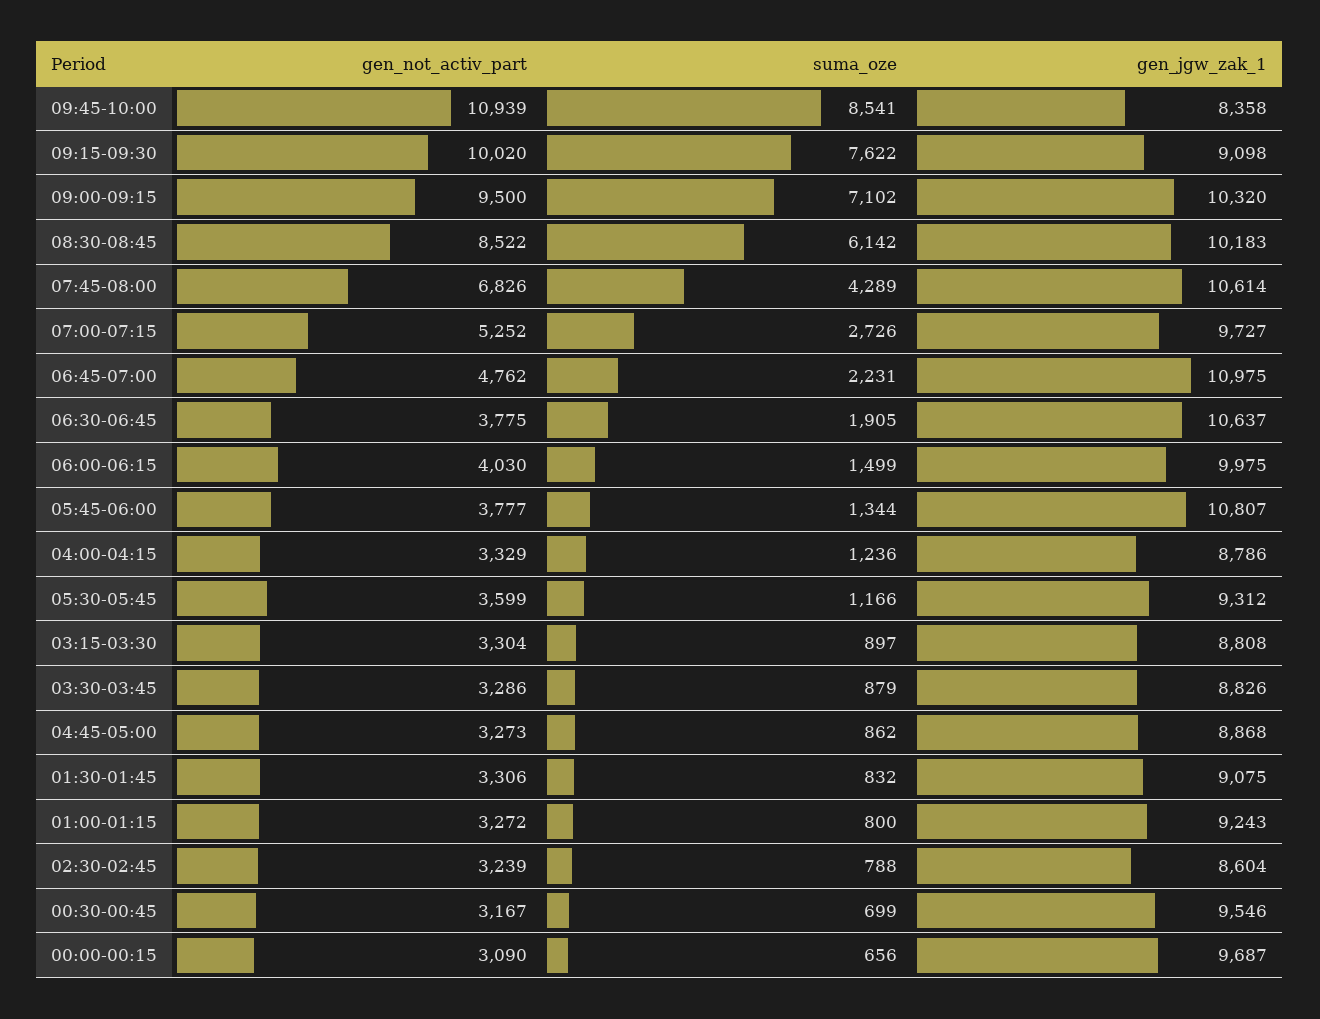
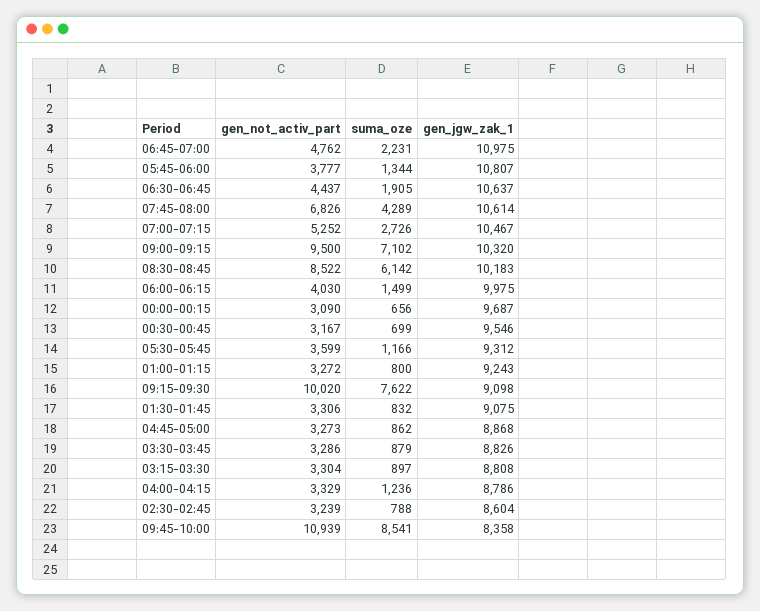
gen_jgw_zak_1, 07:00-07:15: 9727 -> 10467
gen_not_activ_part, 06:30-06:45: 3775 -> 4437

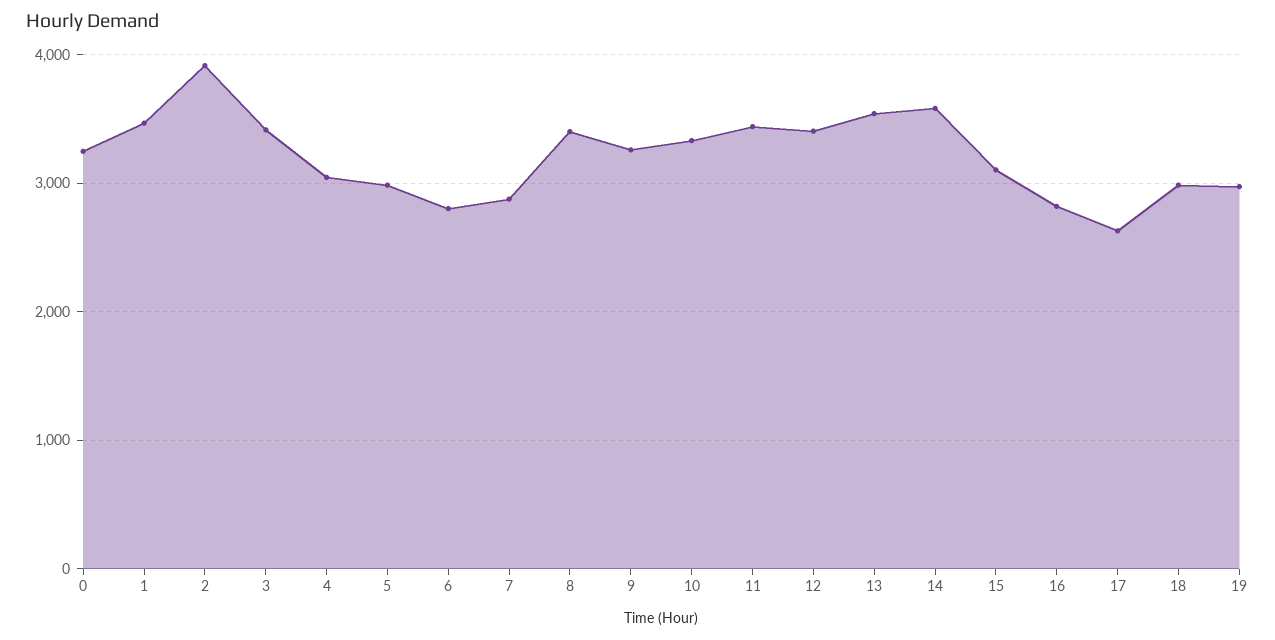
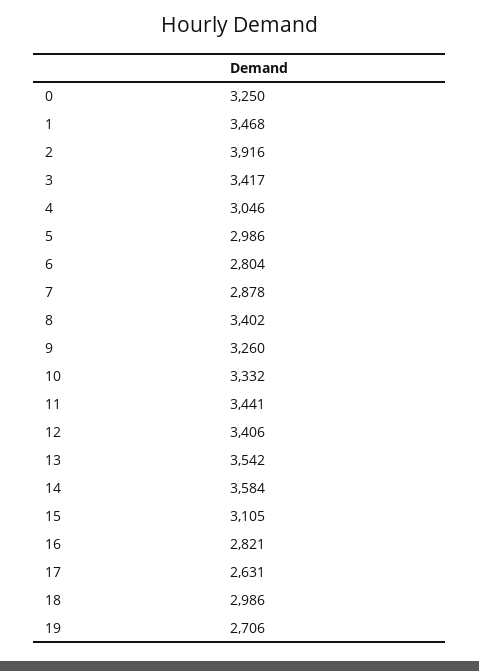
19: 3000 -> 2706

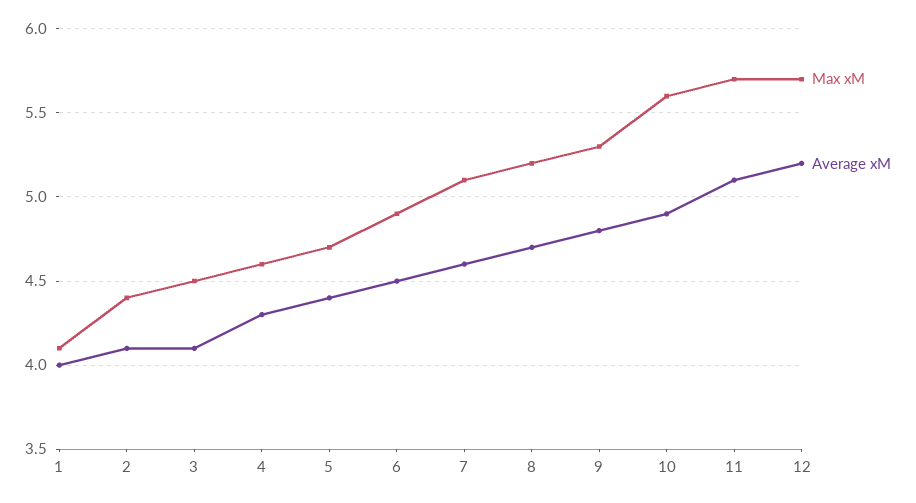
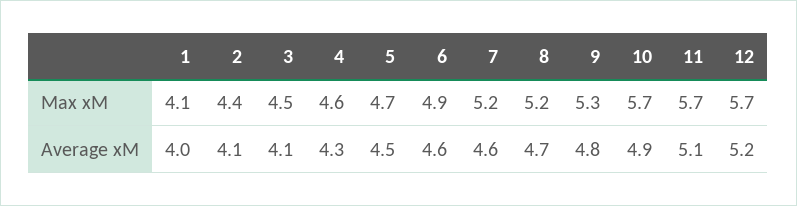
Average xM, 5: 4.4 -> 4.5
Average xM, 6: 4.5 -> 4.6
Max xM, 7: 5.1 -> 5.2
Max xM, 10: 5.6 -> 5.7

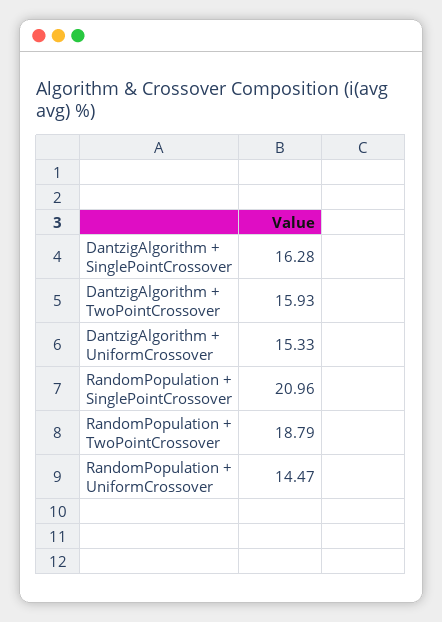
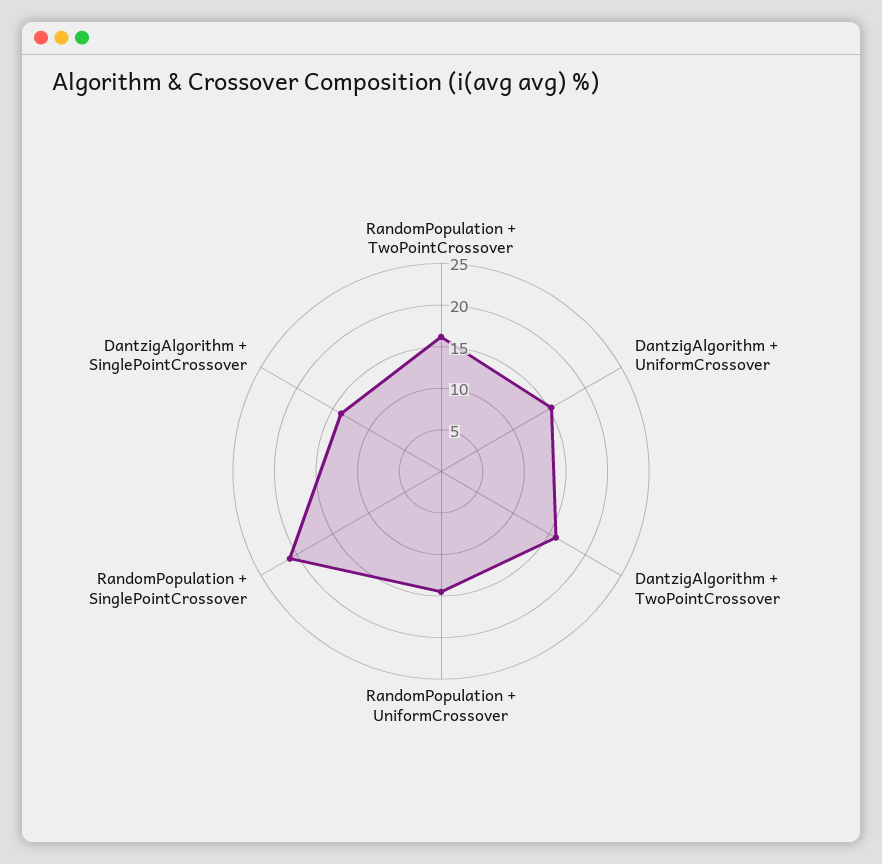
DantzigAlgorithm + SinglePointCrossover: 16.28 -> 14
RandomPopulation + TwoPointCrossover: 18.79 -> 16

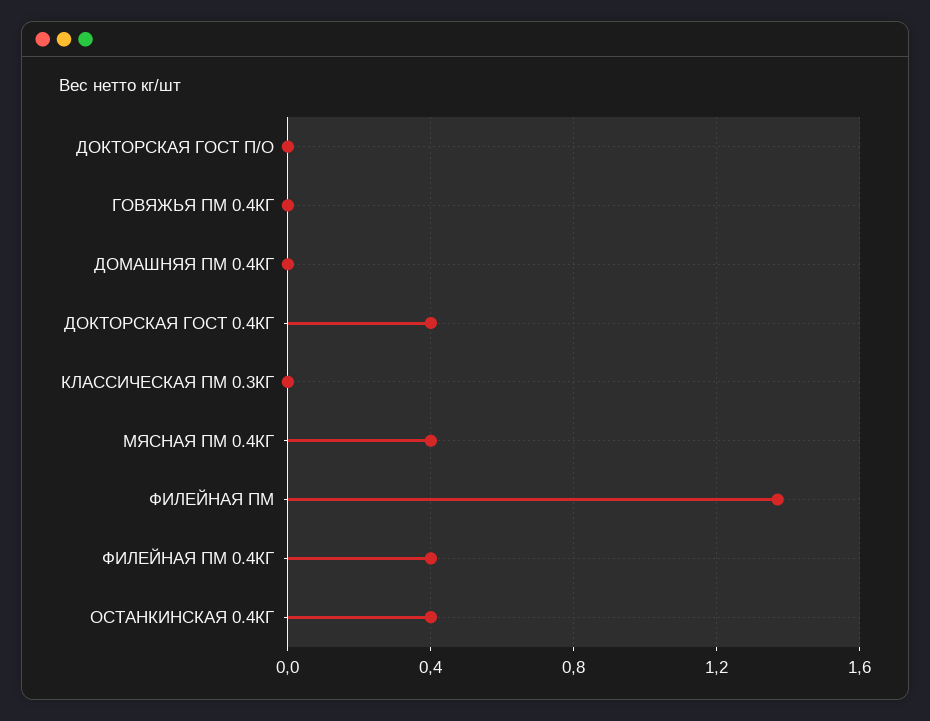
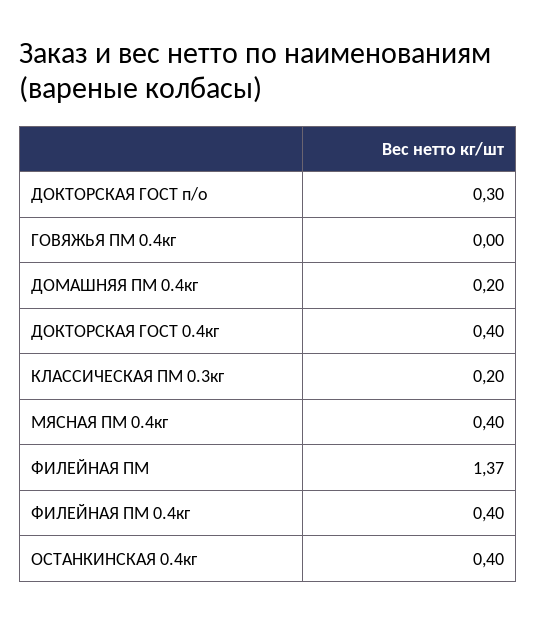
ДОКТОРСКАЯ ГОСТ П/О: 0 -> 0.3
ДОМАШНЯЯ ПМ 0.4КГ: 0 -> 0.2
КЛАССИЧЕСКАЯ ПМ 0.3КГ: 0 -> 0.2

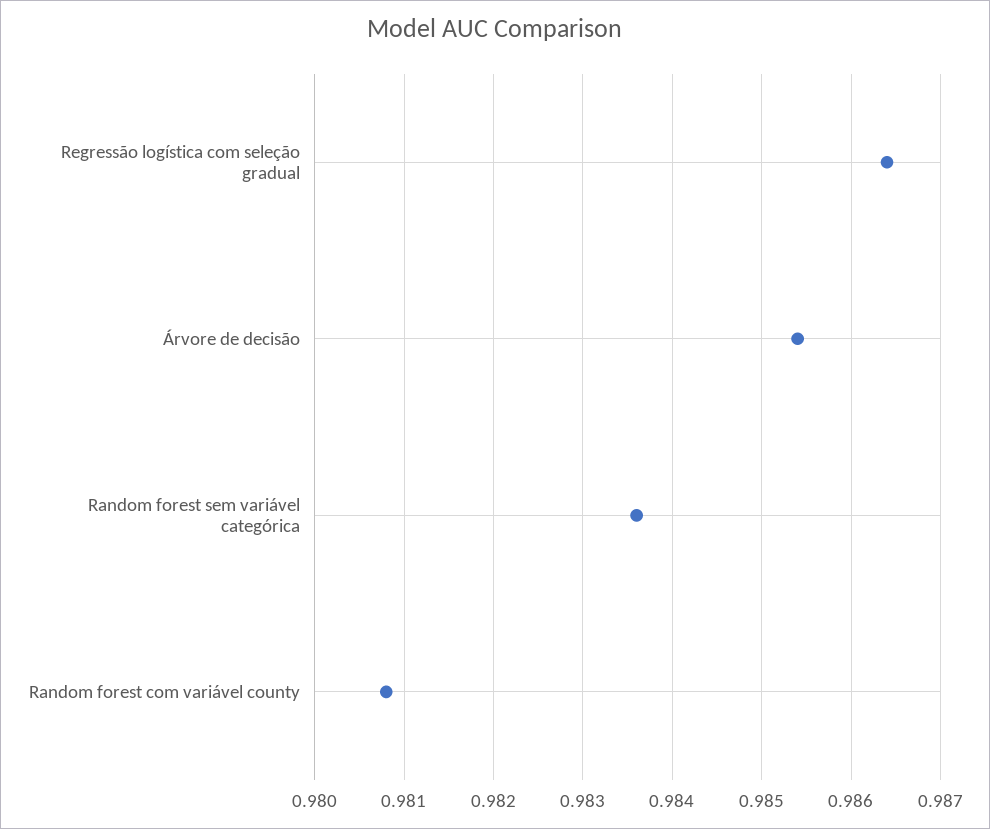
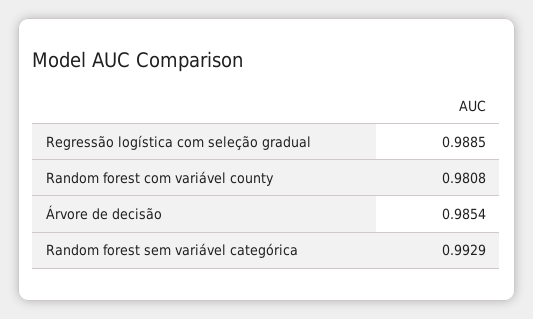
Regressão logística com seleção gradual: 0.9864 -> 0.9885
Random forest sem variável categórica: 0.9836 -> 0.9929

⁂

- _What to produce_: Please repeat all of the data exactly, excluding images.

- _Answer for the task_:
gen_jgw_zak_1, 07:00-07:15: 9727 -> 10467
gen_not_activ_part, 06:30-06:45: 3775 -> 4437

19: 3000 -> 2706

Average xM, 5: 4.4 -> 4.5
Average xM, 6: 4.5 -> 4.6
Max xM, 7: 5.1 -> 5.2
Max xM, 10: 5.6 -> 5.7

DantzigAlgorithm + SinglePointCrossover: 16.28 -> 14
RandomPopulation + TwoPointCrossover: 18.79 -> 16

ДОКТОРСКАЯ ГОСТ П/О: 0 -> 0.3
ДОМАШНЯЯ ПМ 0.4КГ: 0 -> 0.2
КЛАССИЧЕСКАЯ ПМ 0.3КГ: 0 -> 0.2

Regressão logística com seleção gradual: 0.9864 -> 0.9885
Random forest sem variável categórica: 0.9836 -> 0.9929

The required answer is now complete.